Complex efficiency

Black has three framework stones and two framework links to maintain. After white 1, how should Black play to ensure an efficient connection? Unlike previous examples, you will need to consider more than one factor to determine the best play.

Failure to connect

If you chose F were you tempted by the capture of the single white stone? If so you must learn to think on a larger scale! Or were you minded to make really certain of the right-hand framework link? If so you were guilty of overconnecting! However, what is worse is that the other framework connection has been neglected. After black 2, white 3 is atari, plus it threatens to capture a second line stone by following up with atari via a stone at A. Black can resist as shown in the diagram, but after white 9, Black does not have a sufficiently large ko threat in order to retake. Thus Black fails to prevent the severance of the framework link.

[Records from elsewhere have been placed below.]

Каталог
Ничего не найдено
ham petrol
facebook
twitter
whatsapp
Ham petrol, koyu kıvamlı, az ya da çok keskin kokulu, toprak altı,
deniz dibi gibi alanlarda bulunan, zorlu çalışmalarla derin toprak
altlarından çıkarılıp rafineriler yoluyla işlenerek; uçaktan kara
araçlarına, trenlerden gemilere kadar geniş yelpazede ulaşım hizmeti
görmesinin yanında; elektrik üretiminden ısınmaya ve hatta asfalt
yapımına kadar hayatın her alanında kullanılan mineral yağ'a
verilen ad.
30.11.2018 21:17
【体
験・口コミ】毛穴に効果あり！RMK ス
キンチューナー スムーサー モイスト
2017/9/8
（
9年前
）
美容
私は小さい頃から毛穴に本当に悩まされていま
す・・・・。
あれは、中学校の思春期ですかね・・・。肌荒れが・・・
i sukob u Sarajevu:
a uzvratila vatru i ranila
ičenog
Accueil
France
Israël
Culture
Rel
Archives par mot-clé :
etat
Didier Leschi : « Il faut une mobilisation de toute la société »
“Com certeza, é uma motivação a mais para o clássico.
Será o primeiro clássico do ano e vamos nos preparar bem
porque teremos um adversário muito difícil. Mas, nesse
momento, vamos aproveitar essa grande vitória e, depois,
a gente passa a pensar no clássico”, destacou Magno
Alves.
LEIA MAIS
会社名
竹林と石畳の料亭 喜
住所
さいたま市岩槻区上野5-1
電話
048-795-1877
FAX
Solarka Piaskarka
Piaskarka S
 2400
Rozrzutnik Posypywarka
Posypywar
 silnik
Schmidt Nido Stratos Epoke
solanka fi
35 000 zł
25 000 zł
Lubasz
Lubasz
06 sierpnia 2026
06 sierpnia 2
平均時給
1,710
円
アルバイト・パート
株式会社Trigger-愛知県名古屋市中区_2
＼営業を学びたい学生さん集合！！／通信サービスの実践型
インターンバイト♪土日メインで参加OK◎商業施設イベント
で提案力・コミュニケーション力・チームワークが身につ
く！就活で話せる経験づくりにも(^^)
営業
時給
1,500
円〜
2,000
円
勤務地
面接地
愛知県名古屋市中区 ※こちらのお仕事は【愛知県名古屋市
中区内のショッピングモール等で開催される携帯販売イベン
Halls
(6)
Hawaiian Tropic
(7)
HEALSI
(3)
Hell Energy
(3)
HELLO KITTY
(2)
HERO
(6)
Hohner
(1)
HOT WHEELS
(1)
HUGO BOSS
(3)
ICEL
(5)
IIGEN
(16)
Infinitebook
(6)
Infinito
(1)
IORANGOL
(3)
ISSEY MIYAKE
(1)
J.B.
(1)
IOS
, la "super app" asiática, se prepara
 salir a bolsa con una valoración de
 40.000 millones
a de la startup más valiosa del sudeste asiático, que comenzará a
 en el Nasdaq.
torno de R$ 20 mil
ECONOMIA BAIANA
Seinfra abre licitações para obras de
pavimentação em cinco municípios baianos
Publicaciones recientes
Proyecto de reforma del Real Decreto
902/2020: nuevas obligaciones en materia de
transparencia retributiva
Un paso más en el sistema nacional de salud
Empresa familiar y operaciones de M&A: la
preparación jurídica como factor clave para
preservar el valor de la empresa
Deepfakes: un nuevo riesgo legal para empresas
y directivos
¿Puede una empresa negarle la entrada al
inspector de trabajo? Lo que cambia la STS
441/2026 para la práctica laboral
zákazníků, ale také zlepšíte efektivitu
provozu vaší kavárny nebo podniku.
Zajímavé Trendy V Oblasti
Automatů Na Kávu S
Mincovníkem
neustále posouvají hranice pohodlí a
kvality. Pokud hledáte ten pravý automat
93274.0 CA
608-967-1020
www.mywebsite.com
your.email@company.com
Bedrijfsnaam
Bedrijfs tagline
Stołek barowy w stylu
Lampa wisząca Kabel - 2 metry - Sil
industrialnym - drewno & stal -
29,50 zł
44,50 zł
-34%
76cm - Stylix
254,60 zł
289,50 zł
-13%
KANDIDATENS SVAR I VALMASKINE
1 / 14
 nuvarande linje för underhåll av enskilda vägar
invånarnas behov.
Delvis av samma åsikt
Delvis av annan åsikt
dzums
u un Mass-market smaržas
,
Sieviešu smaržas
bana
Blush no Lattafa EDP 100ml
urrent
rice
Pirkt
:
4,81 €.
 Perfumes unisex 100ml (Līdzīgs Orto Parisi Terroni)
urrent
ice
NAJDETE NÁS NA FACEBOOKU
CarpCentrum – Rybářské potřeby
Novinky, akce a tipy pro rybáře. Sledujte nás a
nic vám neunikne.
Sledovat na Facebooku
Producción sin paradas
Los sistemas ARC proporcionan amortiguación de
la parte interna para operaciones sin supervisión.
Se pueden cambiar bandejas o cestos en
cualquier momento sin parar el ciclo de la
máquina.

Underestimating the danger

If you chose option D, you probably understood the possibility of disconnection of the lower framework link. However, you did not appreciate the fragility of the other link. In the diagram white 3 threatens to capture the stone to the left. Black 4 is the best defence. White 5 forces the black 6 reply. Due to key stone, white 5, white 7 is now atari and, due to that and the strength of the surrounding white stones, the top black framework stone is now cut off.

Defending with efficiency

If you chose option A you can congratulate yourself on seeing how to secure both framework connections. But did you appreciate that options B and C also repaired the weakness? And did you consider that the three options differ in their effect on the final boundary? The diagram shows how Black would like to respond to the local incursion, white 3. Now, all you need to do is imagine which black 2 supports black 4 the best. Can you see that A is the worst and C the best?

If you originally chose
C give yourself a pat on the back! This is the intuitive choice of a strong player.

Kikashi first!

If you are a beginner and you chose option E, before you congratulate yourself on finding the maximum play, first consider if you made this choice for the right reason. Did you see the atari at B? If white 3 were played there, would you have wrongly replied at D?

White 3 in the diagram is played in order to prevent a devastating attack on the white stones. After white 3 at
B, even though temporarily sacrificing one third line stone, Black can actually connect by killing the white stones. The black 2, white 3 forcing exchange is here favourable to Black, so gets top marks. But the follow-up black 4 is still the key move to safeguard the framework connections.